Leroy Logan, a past NBPA chair, reflected on his own experiences of being targeted for his outspokenness, indicating a longstanding pattern of suppression within the Met.

The Alliance for Police Accountability echoed these sentiments, suggesting that a nationwide boycott could “lead to reset introducing radial, genuine, transparent antiracist reform within the MPS.”

Lee Jasper, chair of the Alliance, criticised the misuse of the misconduct system against Black officers as indicative of a broader culture of racism and discrimination that needs to be addressed.

He also criticised the Met commissioner, Sir Mark Rowley, for his refusal to acknowledge institutional racism within the force, as highlighted in the Casey review.

In defense, commander Colin Wingrove emphasised the Met’s commitment to eradicating racism and discrimination, stating that it is imperative for all members to challenge such behaviour.

“It is not appropriate to discuss the details of a forthcoming misconduct process which must take place without interference,” he said.

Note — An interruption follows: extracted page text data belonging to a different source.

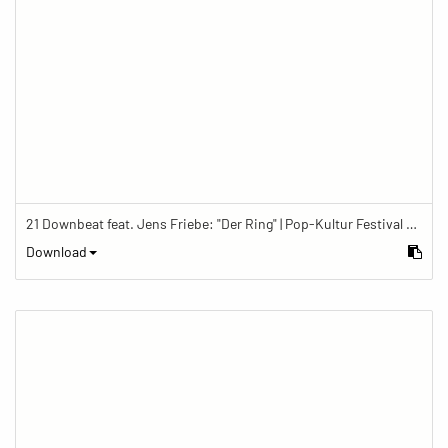
21 Downbeat feat. Jens Friebe: "Der Ring" | Pop-Kultur Festival 2019
Download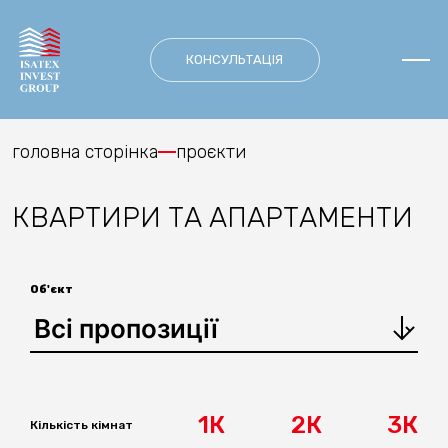
Skip
to
content
КОНСУЛЬТАЦІЯ
головна сторінка
проєкти
КВАРТИРИ ТА АПАРТАМЕНТИ
Об'єкт
1К
2К
3К
Кількість кімнат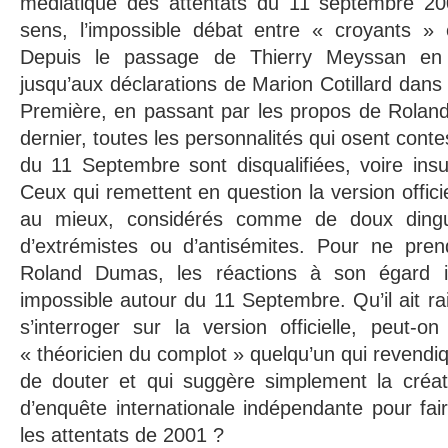
médiatique des attentats du 11 septembre 200
sens, l’impossible débat entre « croyants »
Depuis le passage de Thierry Meyssan en
jusqu’aux déclarations de Marion Cotillard dans
Première, en passant par les propos de Rola
dernier, toutes les personnalités qui osent contest
du 11 Septembre sont disqualifiées, voire ins
Ceux qui remettent en question la version officie
au mieux, considérés comme de doux dingue
d’extrémistes ou d’antisémites. Pour ne pre
Roland Dumas, les réactions à son égard i
impossible autour du 11 Septembre. Qu’il ait rais
s’interroger sur la version officielle, peut-on
« théoricien du complot » quelqu’un qui revendi
de douter et qui suggère simplement la créa
d’enquête internationale indépendante pour fair
les attentats de 2001 ?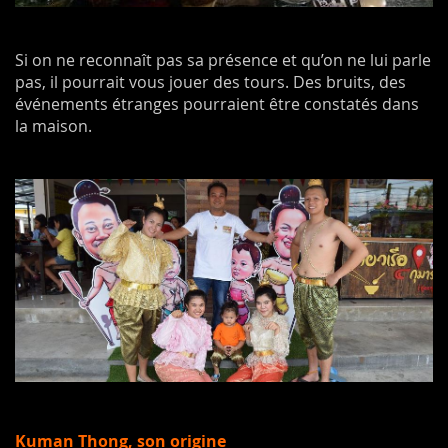
Si on ne reconnaît pas sa présence et qu’on ne lui parle
pas, il pourrait vous jouer des tours. Des bruits, des
événements étranges pourraient être constatés dans
la maison.
Kuman Thong, son origine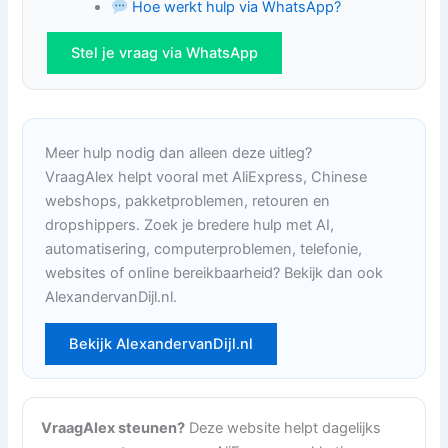
Hoe werkt hulp via WhatsApp?
Stel je vraag via WhatsApp
Meer hulp nodig dan alleen deze uitleg?
VraagAlex helpt vooral met AliExpress, Chinese
webshops, pakketproblemen, retouren en
dropshippers. Zoek je bredere hulp met AI,
automatisering, computerproblemen, telefonie,
websites of online bereikbaarheid? Bekijk dan ook
AlexandervanDijl.nl.
Bekijk AlexandervanDijl.nl
VraagAlex steunen?
Deze website helpt dagelijks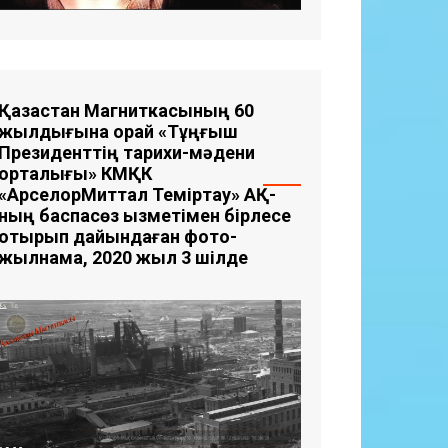
Қазақстан Магниткасының 60
жылдығына орай «Тұңғыш
Президенттің тарихи-мәдени
орталығы» КМҚК
«АрселорМиттал Теміртау» АҚ-
ның баспасөз қызметімен бірлесе
отырып дайындаған фото-
жылнама, 2020 жыл 3 шілде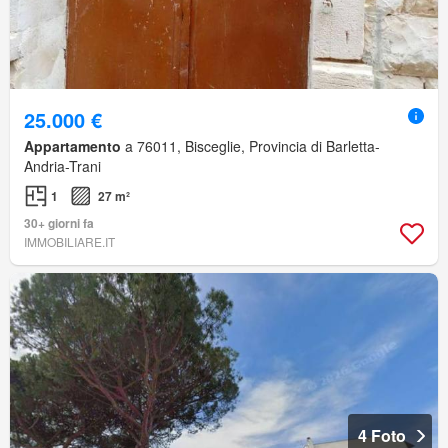
25.000 €
Appartamento
a 76011, Bisceglie, Provincia di Barletta-
Andria-Trani
1
27 m²
30+ giorni fa
IMMOBILIARE.IT
4 Foto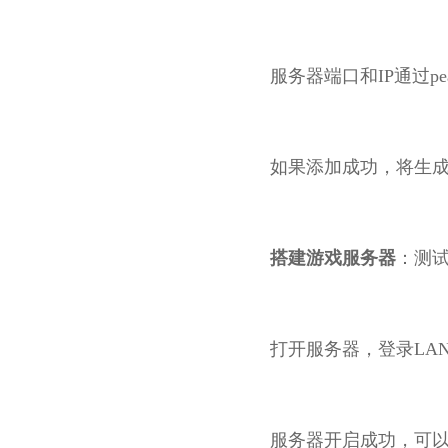
服务器端口和IP通过pean
如果添加成功，将生
搭建游戏服务器
：测
打开服务器，登录LAN
服务器开启成功，可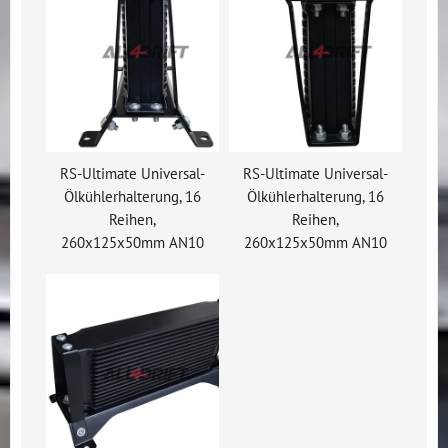
RS-Ultimate Universal-
RS-Ultimate Universal-
Ölkühlerhalterung, 16
Ölkühlerhalterung, 16
Reihen,
Reihen,
260x125x50mm AN10
260x125x50mm AN10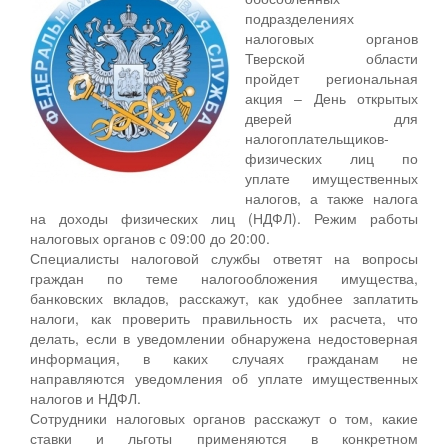
подразделениях
налоговых органов
Тверской области
пройдет региональная
акция ‒ День открытых
дверей для
налогоплательщиков-
физических лиц по
уплате имущественных
налогов, а также налога
на доходы физических лиц (НДФЛ). Режим работы
налоговых органов с 09:00 до 20:00.
Специалисты налоговой службы ответят на вопросы
граждан по теме налогообложения имущества,
банковских вкладов, расскажут, как удобнее заплатить
налоги, как проверить правильность их расчета, что
делать, если в уведомлении обнаружена недостоверная
информация, в каких случаях гражданам не
направляются уведомления об уплате имущественных
налогов и НДФЛ.
Сотрудники налоговых органов расскажут о том, какие
ставки и льготы применяются в конкретном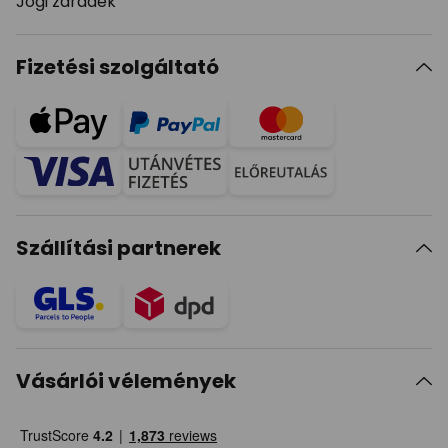
Jogi záradék
Fizetési szolgáltató
Szállítási partnerek
Vásárlói vélemények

The Met confirmed that an inspector is slated for a gross misconduct hearing related to allegations of inappropriate WhatsApp messages between 2017 and 2020.

The previous boycott appeal came after Supt Ali Dizaei, once considered a potential first ethnic minority chief constable, was cleared of charges in 2003, including endangering national security, drug misuse, and soliciting sex workers, allegations that were ultimately deemed unfounded.

However, Ali Dizaei faced conviction on different criminal charges, leading to his imprisonment and subsequent dismissal from the police force in 2012.